Monday, June 21, 2010

Institutional Sexism and HIV Transmission

There was a time when HIV was thought to affect men far more than women. That may be partly because it was first recognized in rich countries, where people infected were usually male and had sex with men. But it was soon accepted by the health care profession that both men and women could be infected, sexually and non-sexually. In developing countries, the number of women infected soon outnumbered the men. In Kenya, the ratio of HIV positive females went from 1:2.7 in 1986 to 2:1 in 2006 and it's probably about the same now, in 2010.

That makes HIV much more of a woman's disease than many others, even sexually transmitted diseases. The orthodoxy of UNAIDS, the WHO, CDC and others is that women are more susceptible, for various reasons, than men. But these institutions have been trying for years to say what it is that makes women more likely to be infected with HIV in developing countries than women in rich countries. They have come up with a lot of theories about African sexual behaviour, many of which are not borne out by the evidence. These 'theories' are mere prejudices in the absence of evidence, but they have been used to influence most of the HIV prevention activities carried out in high prevalence countries.

It's no wonder that most of these high prevalence countries have only seen small drops in HIV transmission. If there is no evidence for very high rates of unsafe sexual behaviour in high prevalence countries, and plenty of evidence for higher rates of unsafe sexual behaviour in low prevalence countries, the behavioural paradigm, the belief that most HIV transmission is due to high levels of unsafe heterosexual behaviour, is clearly faulty.

The behavioural paradigm was not so evident in the 1980s or even in the early 1990s. It arrived later, probably on the back of large amounts of donor funding from countries who chose, for political or religious reasons of some kind, to see HIV transmission as a moral issue. They chose to see high HIV prevalence as a sign that people in some countries were the victims of immoral behaviour and they switched their attention from non-sexual transmission modes to sexual modes.

The issue of institutional racism on the part of these institutions, UNAIDS, the WHO, CDC and others, has been raised on this blog before. The belief that Africans have higher levels of unsafe sex than non-Africans, when all the evidence says this is not so, lays the charge of institutional racism on their doorsteps. Never mind their posturing about wanting to reduce stigma or improve the lot of women.

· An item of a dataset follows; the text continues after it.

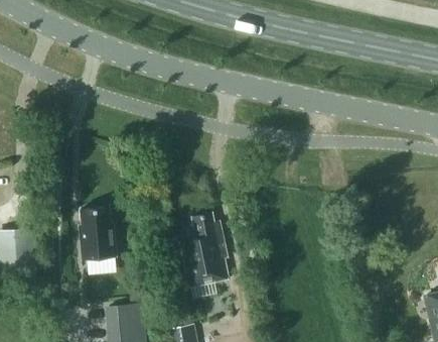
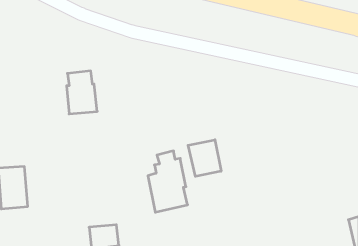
building: none -> [188,140,221,176]
building: [79,206,116,258] -> [67,71,97,114]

But these institutions are also guilty of institutional sexism. Far from reducing stigma, the orthodoxy that says that HIV is mainly transmitted by heterosexual sex in developing countries stigmatizes women more than it stigmatizes men. How are HIV positive women supposed to see themselves in the light of this kind of orthodoxy? What options do they have to defend themselves from the implication that they are promiscuous? And how do they explain their positive HIV status to their husbands when they find that they are infected when their husband is not?

The orthodox view, the racist and sexist orthodox view, says that the majority of people infected, including the 53% of married HIV positive women, were infected by having unsafe sex of some kind. Some HIV positive women with HIV positive husbands are not even infected by their husbands because they are infected with a different genetic strain of the virus. All these women and men are tarred with the same brush, stigmatized by the very institutions that use public money, ostensibly, to reduce stigma, to reduce HIV transmission, to find out why HIV is being transmitted at such high rates in some countries and not in others.

We can offer HIV positive people in developing countries some hope of not being stigmatized. But only if we accept that the behavioural paradigm is wrong, that we don't yet know why people are being infected in such huge numbers. We can offer then a thorough investigation of the non-sexual modes of transmission, because this is clearly relevant. We just don't know the significance of non-sexual transmission yet and that is because we, or at least UNAIDS, the WHO and CDC, have steadfastly refused to investigate properly why HIV transmission is still so high in some countries. We behave like people who don't know anything about HIV transmission. But, in reality, we know the behavioural paradigm is a piece of racist and sexist nonsense.

Are we going to continue to allow people to become infected with a chronic and life threatening illness, even though we know that our policies are based on prejudice rather than on scientific knowledge? How do we face off the charges of institutional racism and sexism that we are so clearly guilty of? Or do we need to go through a process of truth and reconciliation, where the movers and shakers of the HIV industry are allowed to admit their abject failure and promise to eradicate racism and sexism from their institutions? This is not a time for professional, political or religious pride: until we admit we were wrong, we will continue to allow people to suffer and die.